▶ RECORDS FOR THIS TASK:
################
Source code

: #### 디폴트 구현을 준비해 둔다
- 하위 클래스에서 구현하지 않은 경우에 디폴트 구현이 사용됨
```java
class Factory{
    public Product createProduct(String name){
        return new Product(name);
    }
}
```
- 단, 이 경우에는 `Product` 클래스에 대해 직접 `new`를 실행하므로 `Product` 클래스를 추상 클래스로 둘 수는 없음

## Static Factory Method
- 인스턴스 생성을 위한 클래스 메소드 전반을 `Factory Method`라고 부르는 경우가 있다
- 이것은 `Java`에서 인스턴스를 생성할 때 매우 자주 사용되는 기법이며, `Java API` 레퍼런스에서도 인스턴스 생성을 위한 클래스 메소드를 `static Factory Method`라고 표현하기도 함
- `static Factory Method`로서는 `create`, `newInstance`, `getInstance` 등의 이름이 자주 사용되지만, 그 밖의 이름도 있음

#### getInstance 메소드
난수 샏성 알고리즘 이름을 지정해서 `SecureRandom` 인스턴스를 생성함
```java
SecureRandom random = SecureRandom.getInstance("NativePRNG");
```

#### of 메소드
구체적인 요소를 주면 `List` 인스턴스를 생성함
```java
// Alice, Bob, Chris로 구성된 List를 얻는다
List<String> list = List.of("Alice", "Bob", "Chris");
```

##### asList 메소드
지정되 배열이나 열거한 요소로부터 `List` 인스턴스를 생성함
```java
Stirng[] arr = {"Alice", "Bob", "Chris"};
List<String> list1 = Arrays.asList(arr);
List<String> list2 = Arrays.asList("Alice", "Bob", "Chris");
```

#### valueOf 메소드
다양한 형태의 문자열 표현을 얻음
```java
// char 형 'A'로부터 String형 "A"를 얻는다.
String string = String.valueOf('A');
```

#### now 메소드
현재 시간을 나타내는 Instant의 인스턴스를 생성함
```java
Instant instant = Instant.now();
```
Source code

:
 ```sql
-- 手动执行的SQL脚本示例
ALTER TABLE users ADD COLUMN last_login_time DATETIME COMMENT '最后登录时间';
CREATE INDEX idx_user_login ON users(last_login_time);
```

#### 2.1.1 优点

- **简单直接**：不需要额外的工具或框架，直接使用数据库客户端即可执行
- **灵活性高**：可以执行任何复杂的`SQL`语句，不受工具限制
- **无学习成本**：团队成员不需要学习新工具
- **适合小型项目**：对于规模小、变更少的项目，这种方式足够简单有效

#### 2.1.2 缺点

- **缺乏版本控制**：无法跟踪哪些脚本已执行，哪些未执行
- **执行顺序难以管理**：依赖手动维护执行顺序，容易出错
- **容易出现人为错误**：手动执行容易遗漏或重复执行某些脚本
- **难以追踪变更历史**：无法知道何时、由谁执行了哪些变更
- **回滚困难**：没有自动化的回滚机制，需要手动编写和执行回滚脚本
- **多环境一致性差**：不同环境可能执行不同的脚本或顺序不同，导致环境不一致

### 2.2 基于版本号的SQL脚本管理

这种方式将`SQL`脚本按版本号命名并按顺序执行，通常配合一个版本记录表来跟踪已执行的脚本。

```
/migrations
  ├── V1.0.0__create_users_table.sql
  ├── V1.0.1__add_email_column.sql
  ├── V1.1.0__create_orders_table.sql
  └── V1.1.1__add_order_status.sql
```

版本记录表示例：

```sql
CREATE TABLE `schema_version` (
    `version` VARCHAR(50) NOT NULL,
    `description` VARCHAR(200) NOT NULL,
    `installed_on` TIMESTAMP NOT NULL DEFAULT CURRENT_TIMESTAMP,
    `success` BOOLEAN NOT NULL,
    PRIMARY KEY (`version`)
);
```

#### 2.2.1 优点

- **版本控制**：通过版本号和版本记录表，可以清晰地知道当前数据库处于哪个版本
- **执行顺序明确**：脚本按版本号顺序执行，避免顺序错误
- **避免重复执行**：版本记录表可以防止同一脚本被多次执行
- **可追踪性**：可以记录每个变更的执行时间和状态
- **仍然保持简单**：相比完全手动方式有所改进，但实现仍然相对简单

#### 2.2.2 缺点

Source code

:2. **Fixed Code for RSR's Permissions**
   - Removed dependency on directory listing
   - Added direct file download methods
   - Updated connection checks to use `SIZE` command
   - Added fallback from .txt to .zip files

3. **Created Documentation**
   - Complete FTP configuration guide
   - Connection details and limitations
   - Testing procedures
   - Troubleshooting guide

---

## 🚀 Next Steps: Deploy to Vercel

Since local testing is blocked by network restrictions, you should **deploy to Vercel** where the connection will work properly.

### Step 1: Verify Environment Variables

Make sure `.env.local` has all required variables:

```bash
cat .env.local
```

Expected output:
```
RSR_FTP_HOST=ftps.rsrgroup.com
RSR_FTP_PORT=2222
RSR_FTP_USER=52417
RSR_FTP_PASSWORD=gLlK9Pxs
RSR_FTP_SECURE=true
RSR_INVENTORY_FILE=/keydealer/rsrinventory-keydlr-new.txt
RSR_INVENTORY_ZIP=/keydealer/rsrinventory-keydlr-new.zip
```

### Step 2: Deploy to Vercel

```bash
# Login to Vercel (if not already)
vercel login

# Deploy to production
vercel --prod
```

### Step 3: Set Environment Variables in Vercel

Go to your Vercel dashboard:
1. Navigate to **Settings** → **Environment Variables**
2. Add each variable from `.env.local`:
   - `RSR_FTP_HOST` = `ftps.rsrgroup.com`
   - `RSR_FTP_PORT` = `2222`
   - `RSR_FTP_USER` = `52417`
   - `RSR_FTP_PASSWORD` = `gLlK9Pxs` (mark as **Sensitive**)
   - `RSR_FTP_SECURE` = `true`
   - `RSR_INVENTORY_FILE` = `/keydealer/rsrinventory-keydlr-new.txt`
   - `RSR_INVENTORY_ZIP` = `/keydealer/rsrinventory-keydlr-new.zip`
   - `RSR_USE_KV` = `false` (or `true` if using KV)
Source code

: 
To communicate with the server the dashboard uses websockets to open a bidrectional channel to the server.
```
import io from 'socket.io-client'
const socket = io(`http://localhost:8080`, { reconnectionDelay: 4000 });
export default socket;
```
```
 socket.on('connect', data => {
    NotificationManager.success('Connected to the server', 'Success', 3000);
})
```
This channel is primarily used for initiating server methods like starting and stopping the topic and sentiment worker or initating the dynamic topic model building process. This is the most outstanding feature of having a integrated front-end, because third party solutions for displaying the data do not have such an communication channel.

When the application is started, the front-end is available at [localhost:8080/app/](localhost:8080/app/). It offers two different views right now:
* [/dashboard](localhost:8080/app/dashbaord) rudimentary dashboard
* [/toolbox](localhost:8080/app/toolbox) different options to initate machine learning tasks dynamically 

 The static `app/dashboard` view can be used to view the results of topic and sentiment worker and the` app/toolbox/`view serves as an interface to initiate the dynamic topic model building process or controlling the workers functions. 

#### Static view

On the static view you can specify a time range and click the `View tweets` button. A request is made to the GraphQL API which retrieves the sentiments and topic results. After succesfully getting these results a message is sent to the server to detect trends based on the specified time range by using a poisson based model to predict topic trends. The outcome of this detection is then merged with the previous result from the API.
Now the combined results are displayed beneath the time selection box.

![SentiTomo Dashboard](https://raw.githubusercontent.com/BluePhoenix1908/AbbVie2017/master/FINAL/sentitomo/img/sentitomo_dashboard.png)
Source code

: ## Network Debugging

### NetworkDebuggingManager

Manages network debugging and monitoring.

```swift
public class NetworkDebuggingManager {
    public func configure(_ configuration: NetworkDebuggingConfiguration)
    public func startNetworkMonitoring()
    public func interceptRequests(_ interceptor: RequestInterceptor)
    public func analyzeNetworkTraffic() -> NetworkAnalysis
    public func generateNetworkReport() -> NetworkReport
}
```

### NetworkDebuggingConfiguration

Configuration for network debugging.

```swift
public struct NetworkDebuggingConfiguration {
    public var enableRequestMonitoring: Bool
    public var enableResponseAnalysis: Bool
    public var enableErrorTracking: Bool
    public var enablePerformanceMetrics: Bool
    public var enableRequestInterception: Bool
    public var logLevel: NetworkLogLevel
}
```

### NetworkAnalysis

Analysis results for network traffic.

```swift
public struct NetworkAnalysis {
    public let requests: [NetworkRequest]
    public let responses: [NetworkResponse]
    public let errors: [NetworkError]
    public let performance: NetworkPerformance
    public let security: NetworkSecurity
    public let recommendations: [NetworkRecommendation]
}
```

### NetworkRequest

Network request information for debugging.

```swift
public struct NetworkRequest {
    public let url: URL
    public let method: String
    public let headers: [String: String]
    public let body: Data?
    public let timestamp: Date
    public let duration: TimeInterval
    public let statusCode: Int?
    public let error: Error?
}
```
################
▶ EXERCISE GOAL:
Output exactly the span of lines beginning at the first line of the records and ending at the line that holds "#### 2.2.1 优点", inclusive, with no other text.

▶ WRITTEN REPLY:
Source code

: #### 디폴트 구현을 준비해 둔다
- 하위 클래스에서 구현하지 않은 경우에 디폴트 구현이 사용됨
```java
class Factory{
    public Product createProduct(String name){
        return new Product(name);
    }
}
```
- 단, 이 경우에는 `Product` 클래스에 대해 직접 `new`를 실행하므로 `Product` 클래스를 추상 클래스로 둘 수는 없음

## Static Factory Method
- 인스턴스 생성을 위한 클래스 메소드 전반을 `Factory Method`라고 부르는 경우가 있다
- 이것은 `Java`에서 인스턴스를 생성할 때 매우 자주 사용되는 기법이며, `Java API` 레퍼런스에서도 인스턴스 생성을 위한 클래스 메소드를 `static Factory Method`라고 표현하기도 함
- `static Factory Method`로서는 `create`, `newInstance`, `getInstance` 등의 이름이 자주 사용되지만, 그 밖의 이름도 있음

#### getInstance 메소드
난수 샏성 알고리즘 이름을 지정해서 `SecureRandom` 인스턴스를 생성함
```java
SecureRandom random = SecureRandom.getInstance("NativePRNG");
```

#### of 메소드
구체적인 요소를 주면 `List` 인스턴스를 생성함
```java
// Alice, Bob, Chris로 구성된 List를 얻는다
List<String> list = List.of("Alice", "Bob", "Chris");
```

##### asList 메소드
지정되 배열이나 열거한 요소로부터 `List` 인스턴스를 생성함
```java
Stirng[] arr = {"Alice", "Bob", "Chris"};
List<String> list1 = Arrays.asList(arr);
List<String> list2 = Arrays.asList("Alice", "Bob", "Chris");
```

#### valueOf 메소드
다양한 형태의 문자열 표현을 얻음
```java
// char 형 'A'로부터 String형 "A"를 얻는다.
String string = String.valueOf('A');
```

#### now 메소드
현재 시간을 나타내는 Instant의 인스턴스를 생성함
```java
Instant instant = Instant.now();
```
Source code

:
 ```sql
-- 手动执行的SQL脚本示例
ALTER TABLE users ADD COLUMN last_login_time DATETIME COMMENT '最后登录时间';
CREATE INDEX idx_user_login ON users(last_login_time);
```

#### 2.1.1 优点

- **简单直接**：不需要额外的工具或框架，直接使用数据库客户端即可执行
- **灵活性高**：可以执行任何复杂的`SQL`语句，不受工具限制
- **无学习成本**：团队成员不需要学习新工具
- **适合小型项目**：对于规模小、变更少的项目，这种方式足够简单有效

#### 2.1.2 缺点

- **缺乏版本控制**：无法跟踪哪些脚本已执行，哪些未执行
- **执行顺序难以管理**：依赖手动维护执行顺序，容易出错
- **容易出现人为错误**：手动执行容易遗漏或重复执行某些脚本
- **难以追踪变更历史**：无法知道何时、由谁执行了哪些变更
- **回滚困难**：没有自动化的回滚机制，需要手动编写和执行回滚脚本
- **多环境一致性差**：不同环境可能执行不同的脚本或顺序不同，导致环境不一致

### 2.2 基于版本号的SQL脚本管理

这种方式将`SQL`脚本按版本号命名并按顺序执行，通常配合一个版本记录表来跟踪已执行的脚本。

```
/migrations
  ├── V1.0.0__create_users_table.sql
  ├── V1.0.1__add_email_column.sql
  ├── V1.1.0__create_orders_table.sql
  └── V1.1.1__add_order_status.sql
```

版本记录表示例：

```sql
CREATE TABLE `schema_version` (
    `version` VARCHAR(50) NOT NULL,
    `description` VARCHAR(200) NOT NULL,
    `installed_on` TIMESTAMP NOT NULL DEFAULT CURRENT_TIMESTAMP,
    `success` BOOLEAN NOT NULL,
    PRIMARY KEY (`version`)
);
```

#### 2.2.1 优点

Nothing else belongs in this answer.